▶ About this exercise:
Output the data verbatim, minus the images.

[[ Dataset extract open ]]

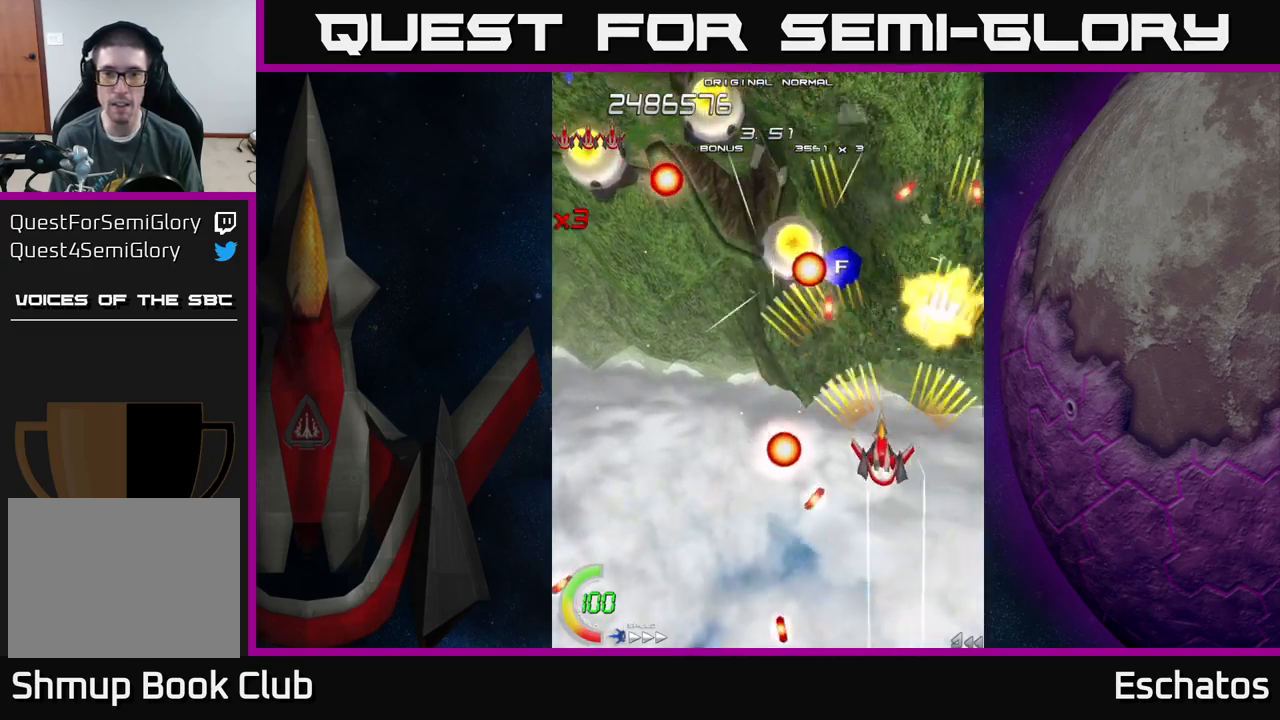
{"buttons": ["A", "DPAD_LEFT"], "left_stick": "center", "right_stick": "center", "events": [[183, "DPAD_LEFT", "up"], [183, "DPAD_UP", "down"], [250, "DPAD_LEFT", "down"], [250, "DPAD_UP", "up"], [367, "DPAD_UP", "down"], [483, "DPAD_UP", "up"]]}
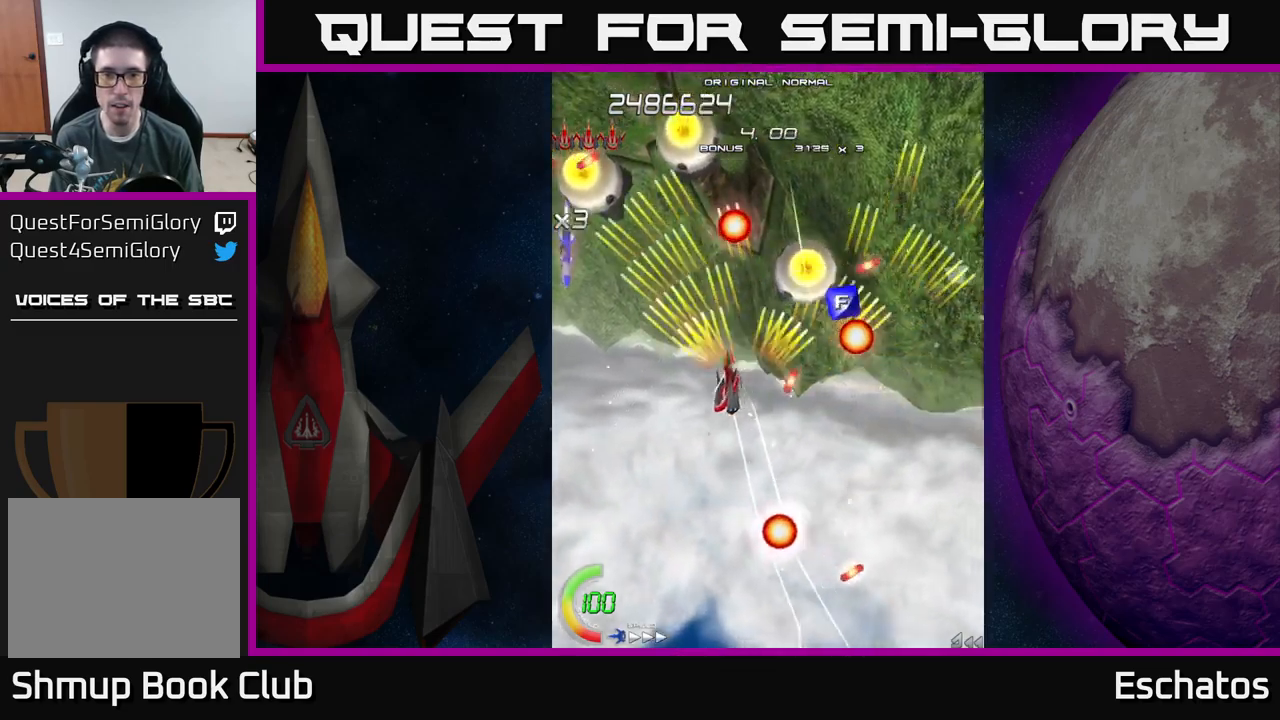
{"buttons": ["A", "DPAD_DOWN", "DPAD_RIGHT"], "left_stick": "center", "right_stick": "center", "events": [[100, "DPAD_DOWN", "down"], [417, "DPAD_LEFT", "up"], [483, "DPAD_RIGHT", "down"]]}
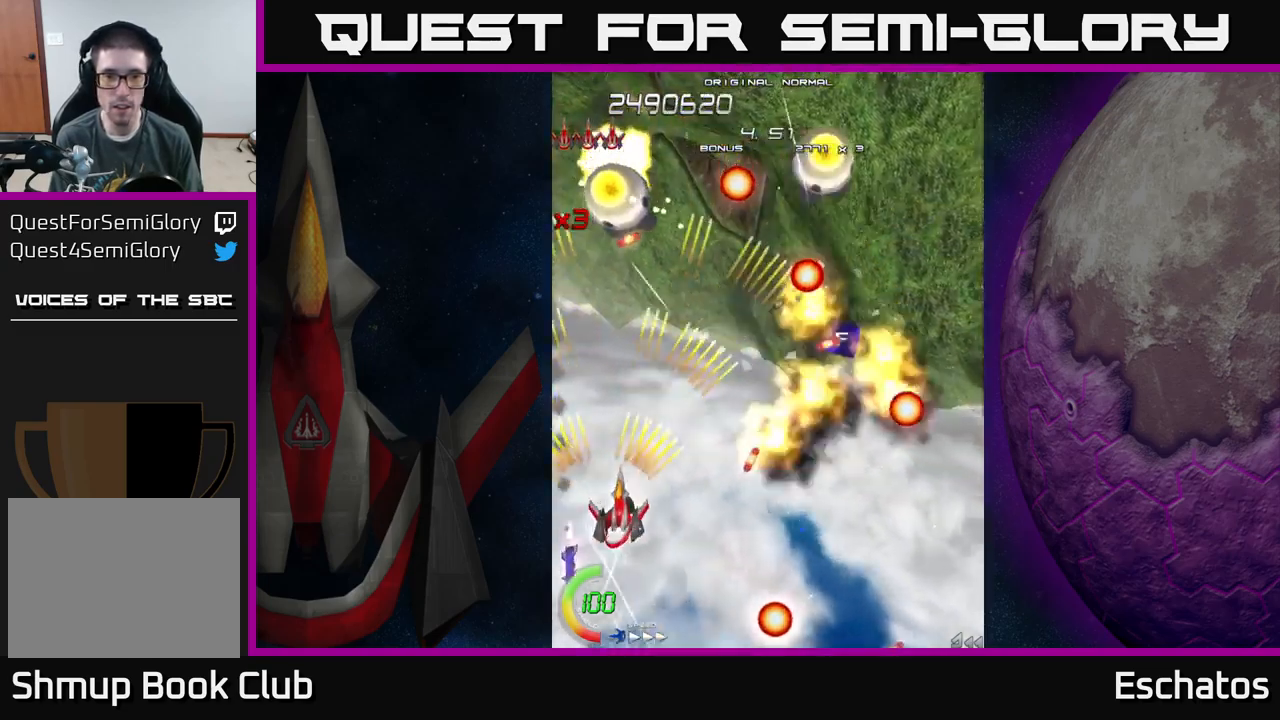
{"buttons": ["A", "DPAD_RIGHT"], "left_stick": "center", "right_stick": "center", "events": [[17, "DPAD_DOWN", "up"], [33, "DPAD_UP", "down"], [50, "DPAD_RIGHT", "up"], [183, "DPAD_RIGHT", "down"], [200, "DPAD_UP", "up"]]}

[[ Dataset extract closed ]]

▶ Finished exercise:
{"buttons": ["A", "DPAD_LEFT"], "left_stick": "center", "right_stick": "center", "events": [[183, "DPAD_LEFT", "up"], [183, "DPAD_UP", "down"], [250, "DPAD_LEFT", "down"], [250, "DPAD_UP", "up"], [367, "DPAD_UP", "down"], [483, "DPAD_UP", "up"]]}
{"buttons": ["A", "DPAD_DOWN", "DPAD_RIGHT"], "left_stick": "center", "right_stick": "center", "events": [[100, "DPAD_DOWN", "down"], [417, "DPAD_LEFT", "up"], [483, "DPAD_RIGHT", "down"]]}
{"buttons": ["A", "DPAD_RIGHT"], "left_stick": "center", "right_stick": "center", "events": [[17, "DPAD_DOWN", "up"], [33, "DPAD_UP", "down"], [50, "DPAD_RIGHT", "up"], [183, "DPAD_RIGHT", "down"], [200, "DPAD_UP", "up"]]}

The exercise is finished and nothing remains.